- **Task list**:
**a.** Answer these questions using the reading text, one answer per line, marked as the questions are.
(i) Which book by Newman does the reading text call a standard source, and what publisher and year does it give for it?
(ii) In which journal did the Nieves paper on maximum entropy distributions appear?
(iii) Which institution is Elizabeth Wood listed with?
**b.** Reproduce the part of the reading text starting with "Nieves, Veronica, et" and going on through "such physical principles.", word for word.

Newman, Mark. Communities, Modules and Large-scale Structure in Networks. Nature Physics. 8/1, 2012. The University of Michigan, Center for the Study of Complex Systems, mathematician is a leading theorist, advocate and explainer of this grand perception of a whole integral dimension of cosmos, life, persons, and culture beyond reduced, isolate things alone. In an Insight – Complexity section, a recent emphasis arising from these studies is the common tendency to form semi-autonomous modular communities, indeed an array of nested networks that much increases robust survival. His latest book Networks: An Introduction (Oxford, 2010) is a standard source.

Nieves, Veronica, et al. Maximum Entropy Distributions of Scale-Invariant Processes. Physical Review Letters. 105/118701, 2010. Postdoc physicist Nieves, grad student Jingfeng Wang and Rafael Bras, Dean of Engineering (newly Georgia Tech Provost), University of California, Irvine, and grad student Elizabeth Wood, MIT, find that circa 2010 nature’s grand self-similarity, as many other recent papers attest, is robustly evident from cosmos to civilization, and can indeed be modeled in its universal mode by such physical principles.

- **Provided data**:
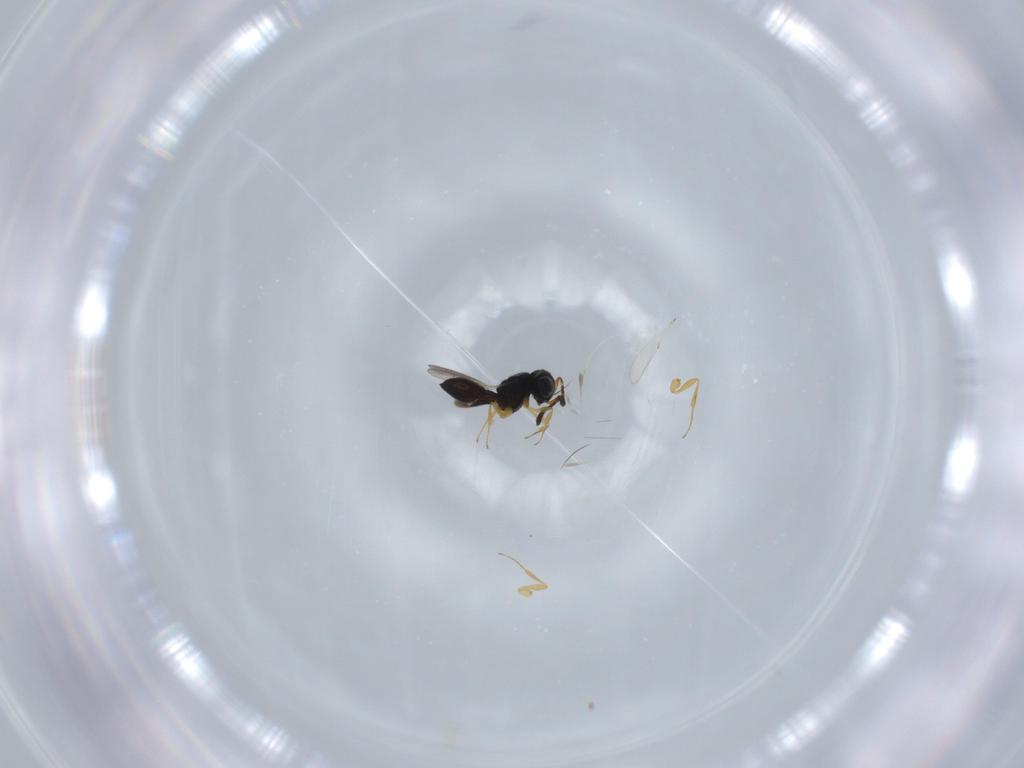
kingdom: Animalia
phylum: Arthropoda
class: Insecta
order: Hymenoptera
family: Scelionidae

==

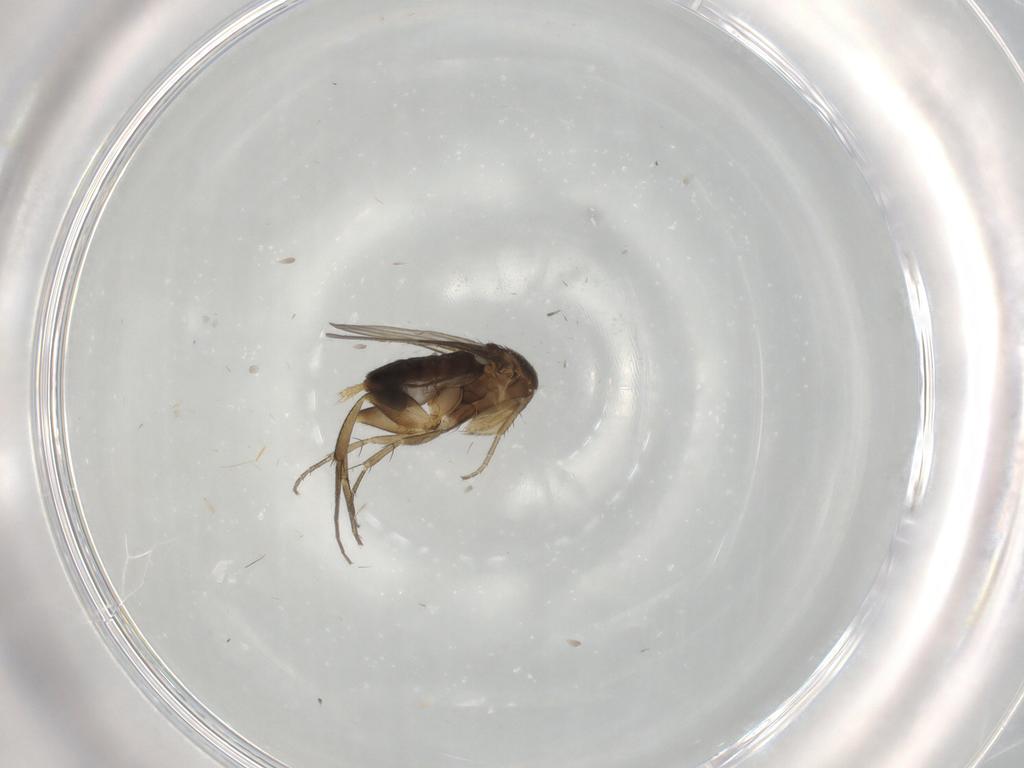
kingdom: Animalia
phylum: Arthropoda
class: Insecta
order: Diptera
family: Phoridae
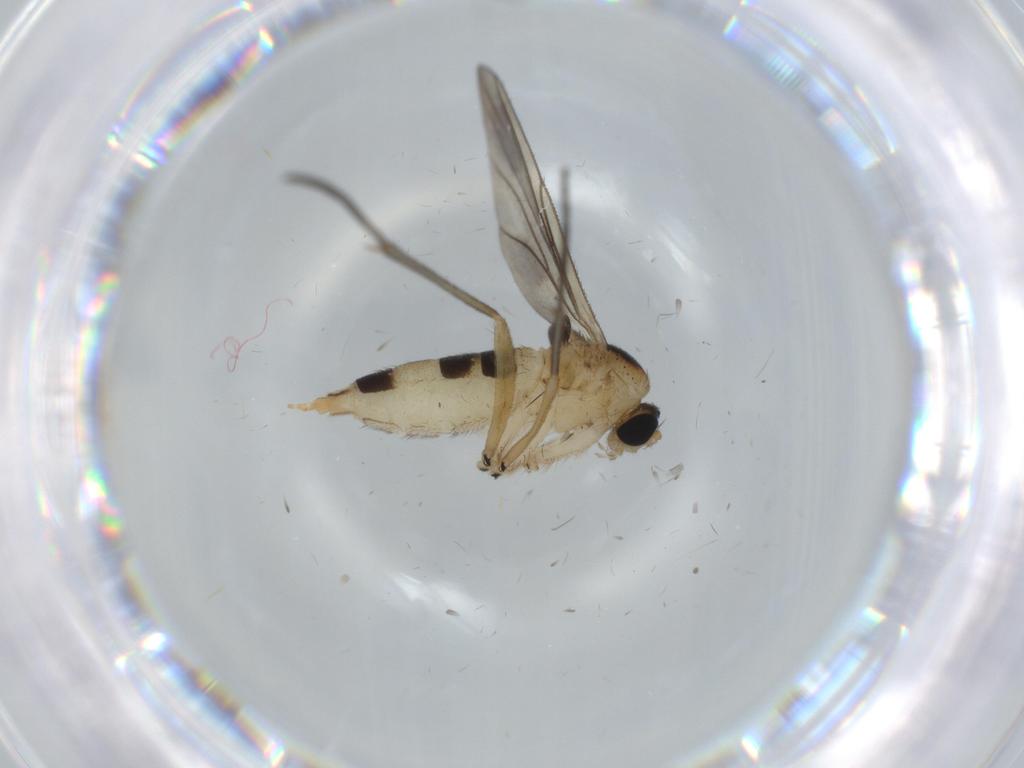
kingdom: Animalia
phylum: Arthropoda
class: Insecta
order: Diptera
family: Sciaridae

--

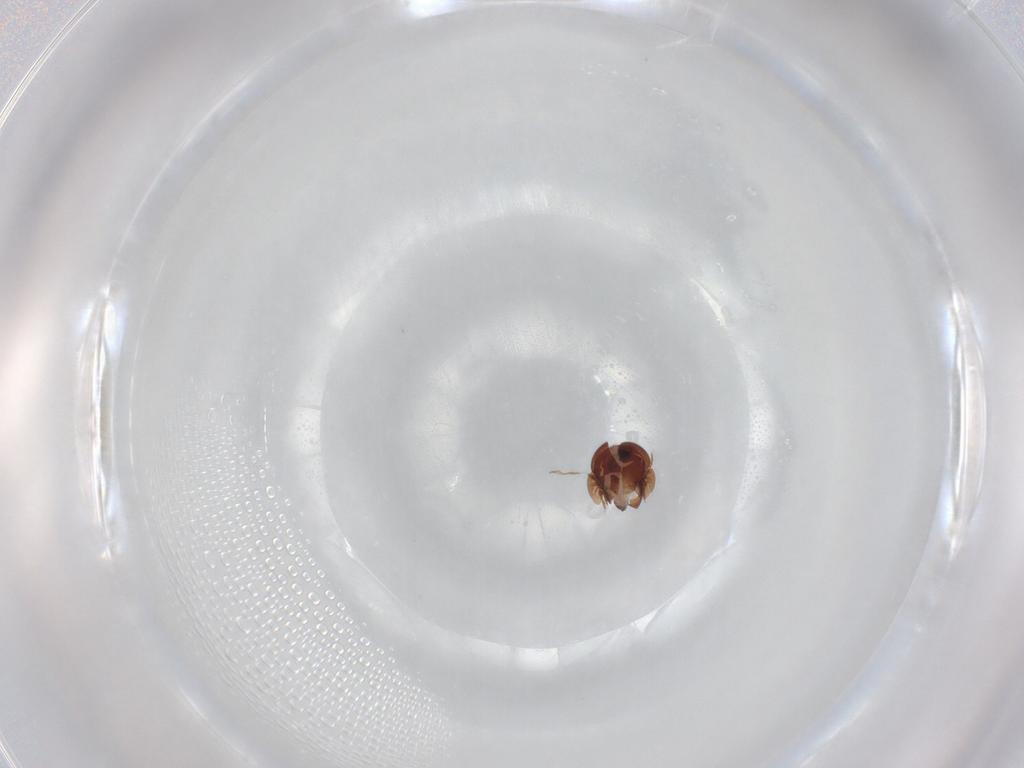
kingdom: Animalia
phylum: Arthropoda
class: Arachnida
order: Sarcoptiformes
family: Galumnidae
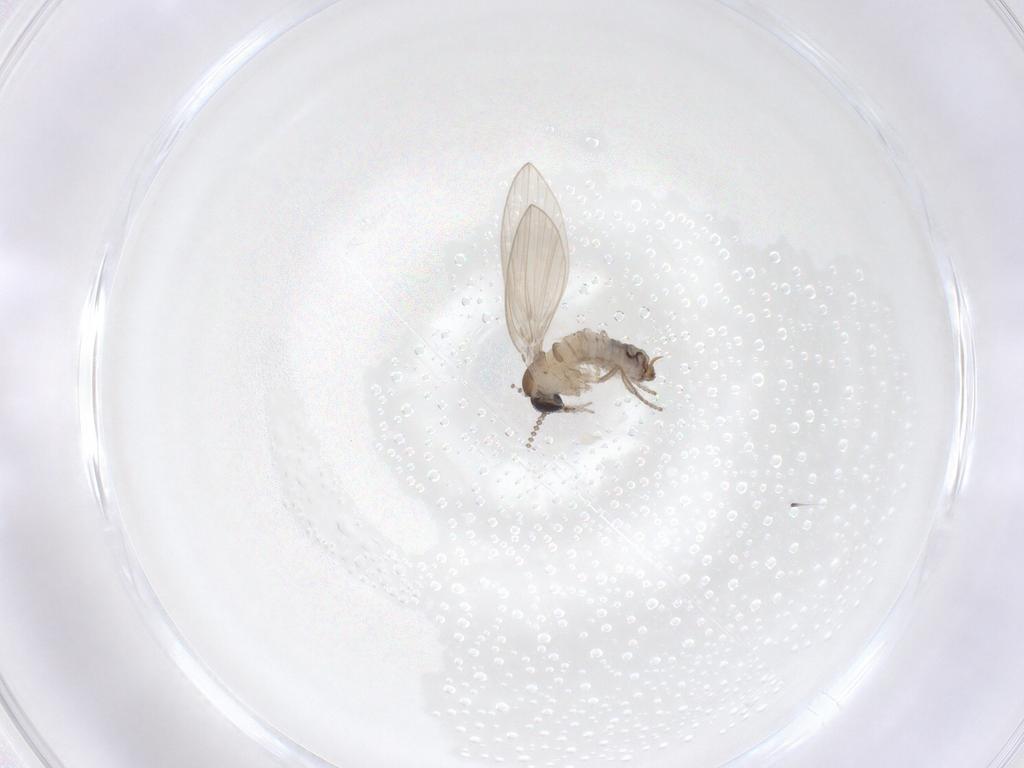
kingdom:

- **Answers in order**:
**a.**
(i) Networks: An Introduction, Oxford, 2010
(ii) Physical Review Letters
(iii) MIT

**b.**
Nieves, Veronica, et al. Maximum Entropy Distributions of Scale-Invariant Processes. Physical Review Letters. 105/118701, 2010. Postdoc physicist Nieves, grad student Jingfeng Wang and Rafael Bras, Dean of Engineering (newly Georgia Tech Provost), University of California, Irvine, and grad student Elizabeth Wood, MIT, find that circa 2010 nature’s grand self-similarity, as many other recent papers attest, is robustly evident from cosmos to civilization, and can indeed be modeled in its universal mode by such physical principles.